External Search and Indexing Engine Investigation

Proposed External Search and Indexing Engine

To be able to do a full text search on the metadata information, CDAP to have some kind of revert index from keywords to actual object and containing that metadata.

To make this happen we will be leveraging external search and indexing engine to build the index against all the metadata tables to get the CDAP object information.

There are several potential search and indexing engines we could integrate with CDAP:

  1. Apache Solr (https://cwiki.apache.org/confluence/display/solr)

  2. Apache Lucene (https://lucene.apache.org/core)

  3. Lily project from NGData (https://github.com/henry-cask/lilyproject)

All the projects are using Apache 2.0 license so we could integrate it with CDAP.

Apache Solr

https://wiki.apache.org/solr/HowToReindex

We could deploy a single node Search System Service (see next section) that will be used to deploy Solr inside a container managed by YARN.

With Apache Solr, it would have have been run as a separate web application (https://cwiki.apache.org/confluence/display/solr/Running+Solr) in a YARN container where the CDAP search service runnable run. The communication between CDAP search service and Solr would be through HTTP.
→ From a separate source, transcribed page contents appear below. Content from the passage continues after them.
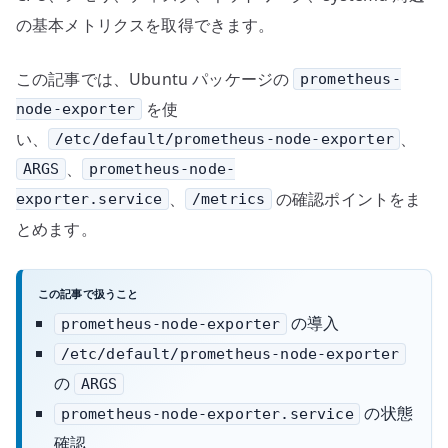
の基本メトリクスを取得できます。
この記事では、Ubuntu パッケージの
prometheus-
を使
node-exporter
い、
、
/etc/default/prometheus-node-exporter
、
ARGS
prometheus-node-
、
の確認ポイントをま
exporter.service
/metrics
とめます。
この記事で扱うこと
の導入
prometheus-node-exporter
/etc/default/prometheus-node-exporter
の
ARGS
の状態
prometheus-node-exporter.service
確認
We will store the index in HDFS (https://cwiki.apache.org/confluence/display/solr/Running+Solr+on+HDFS) to support fault tolerant and distributed search for the index.

Apache Lucene

We could also use Apache Lucene directly to manage the index and search (see http://www.lucenetutorial.com/lucene-vs-solr.html).

The interaction from CDAP will be happening via Java APIs because it would have Lucene engine embedded in one of the YARN containers run by CDAP search service. The CDAP search service also be responsible to re-index the documents whenever change happening in the metadata tables.

Lily Project

Internally, Lily also internally uses Solr to do the actual indexing and search capability (http://docs.ngdata.com/lily-docs-current/408-lily.html).

The main advantage and additional features of Lily is that the project maintain a records in HBase and indexer that would allow automatic updates to the Solr indexes.

The drawback is with Lily is that there will be some new components need to be deployed and managed for deploying CDAP in a distributed mode. This is probably too much for CDAP.